◆ **WHAT IS EXPECTED**:
When you retype the entries, keep each one exact and leave out the pictures.

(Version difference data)
::::::::
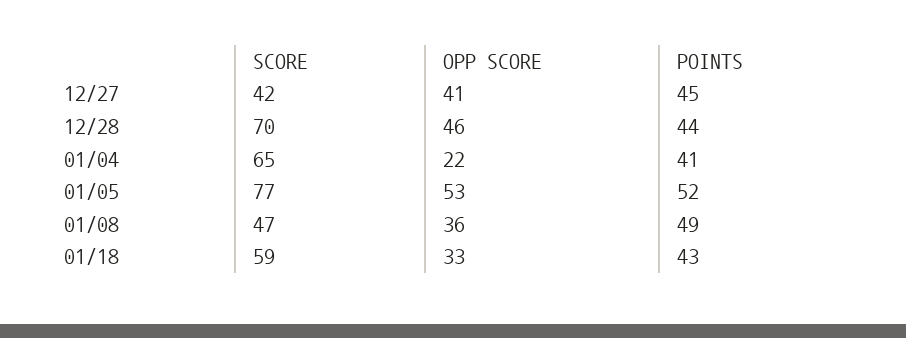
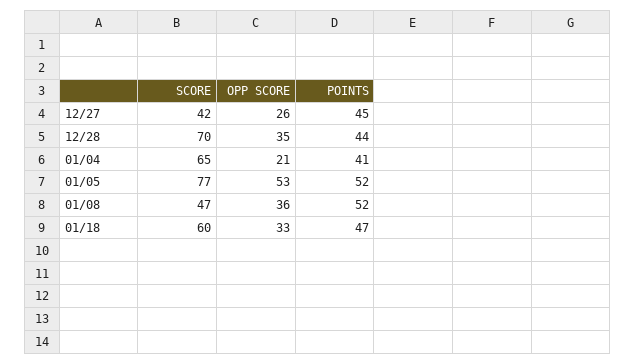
  {
    "SCORE": {
      "12/27": 42,
      "12/28": 70,
      "01/04": 65,
      "01/05": 77,
      "01/08": 47,
-     "01/18": 59
+     "01/18": 60
    },
    "OPP SCORE": {
-     "12/27": 41,
+     "12/27": 26,
-     "12/28": 46,
+     "12/28": 35,
-     "01/04": 22,
+     "01/04": 21,
      "01/05": 53,
      "01/08": 36,
      "01/18": 33
    },
    "POINTS": {
      "12/27": 45,
      "12/28": 44,
      "01/04": 41,
      "01/05": 52,
-     "01/08": 49,
+     "01/08": 52,
-     "01/18": 43
+     "01/18": 47
    }
  }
::::::::
◆ **ANSWER SPACE**:
  {
    "SCORE": {
      "12/27": 42,
      "12/28": 70,
      "01/04": 65,
      "01/05": 77,
      "01/08": 47,
-     "01/18": 59
+     "01/18": 60
    },
    "OPP SCORE": {
-     "12/27": 41,
+     "12/27": 26,
-     "12/28": 46,
+     "12/28": 35,
-     "01/04": 22,
+     "01/04": 21,
      "01/05": 53,
      "01/08": 36,
      "01/18": 33
    },
    "POINTS": {
      "12/27": 45,
      "12/28": 44,
      "01/04": 41,
      "01/05": 52,
-     "01/08": 49,
+     "01/08": 52,
-     "01/18": 43
+     "01/18": 47
    }
  }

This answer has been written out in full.